While each college student’s experience is unique, most parents of college students share one, uniting characteristic: the desire to help their students gain independence and be successful. But parents’ pursuit can lead to misinformation on the Web, where cookie-cutter advice can be irrelevant at best and harmful at its worst.
Consider the following statements when reading tips and advice, to help you discern what information is valuable to you:
The transition from high school to the professional world looks different for everyone – with education, work experience, social growth, mentor relationships, service work, mistakes and triumphs as just a few of the components. Your student’s particular course to adulthood is his alone.
Although your role might vary from cheerleader to advisor to voice of reason, you’re limited to being an observer and not an active participant in your student’s life.
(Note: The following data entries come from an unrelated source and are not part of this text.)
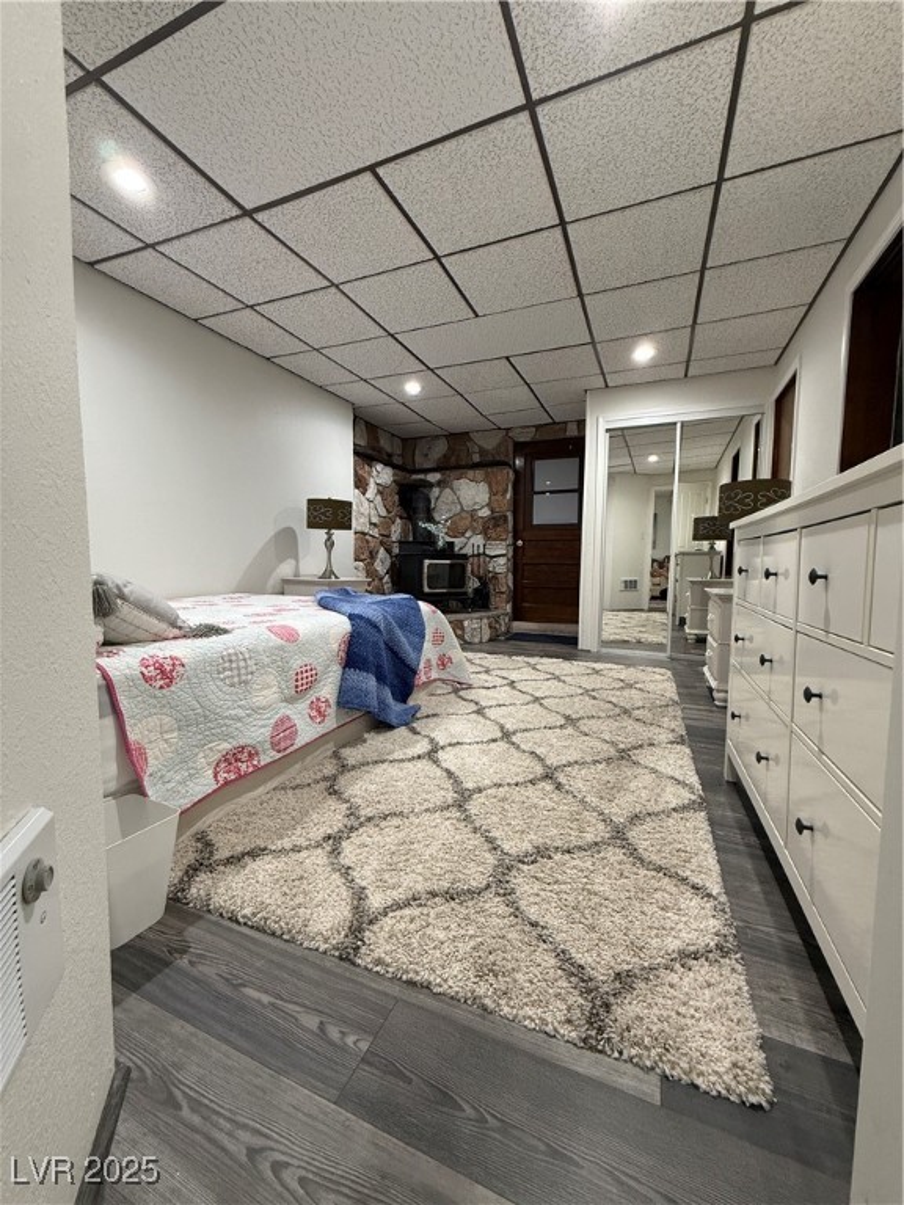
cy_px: 602
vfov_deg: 102.1
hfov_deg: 85.7
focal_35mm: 14
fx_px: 487
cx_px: 452
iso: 320
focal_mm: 2.22
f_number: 2.2
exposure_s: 1/120
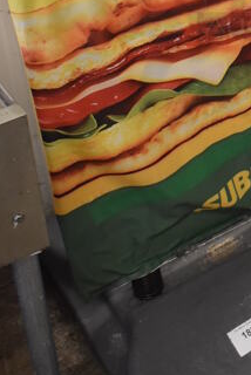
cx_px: 328
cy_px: -24
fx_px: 803
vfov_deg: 24.7
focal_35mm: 77
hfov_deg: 16.7
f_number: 3.5
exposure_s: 1/125
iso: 1800
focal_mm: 18
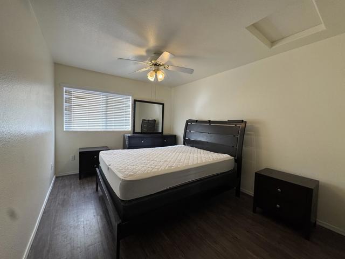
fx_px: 140
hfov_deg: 102.1
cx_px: 172
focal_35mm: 14
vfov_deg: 85.7
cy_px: 130
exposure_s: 1/120
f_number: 2.2
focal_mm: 2.22
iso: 160
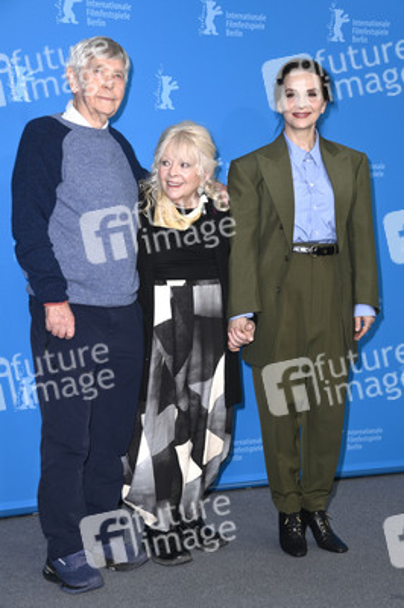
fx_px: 1096
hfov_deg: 20.9
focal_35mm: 65
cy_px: 304
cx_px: 202
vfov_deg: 31.0
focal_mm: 65
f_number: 5.6
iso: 800
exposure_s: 1/250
Any advice that tells you to take charge or step in to move your student along or set things right is probably taking away his opportunity to gain independence.
Tuition has been trending upward for years, with little relief in sight. Finding the most sensible and affordable way to provide your student with education will take work. Expect to join your student in searching for scholarships and grants, researching federal aid programs, drafting and redrafting family and student budgets and making informed decisions about loans.
Any financial solution touted on the Web as a simple way to pay for college – whether it’s an annuity, savings plan, investment or loan – is likely to be complicated and riddled with small print and steep penalties.
The most expensive is not always the best, and claims at being “the best” – whether from a reliable source or not – don’t necessarily mean it’s the best for you and your student. Online college rankings usually hype Ivy League or private schools as “the best,” which also amount to the most expensive.
Even packing checklists for moving into the dorms include unnecessary items that rack up the bill, like over-the-top dorm décor and a technology arsenal complete with the latest computer, printer and scanner, which can be found and used for free in your student’s library. Common sense and a frugal filter can go a long way in distinguishing what costs are necessary.
When you search “college internships” and yield 8.7 million results, it can make the topic seem epic and your mission to find and follow the golden nuggets of advice buried within Google quite overwhelming. But whether your student’s current challenge is applying for college, choosing a major, landing an internship or securing a job, it’s not worth it to be wrought with stress. For you or your student.
No advice you come across should guarantee you results, and living in the moment – instead of glued to the computer screen looking for similar situations or plans of action – will be your best guarantee for finding a solution.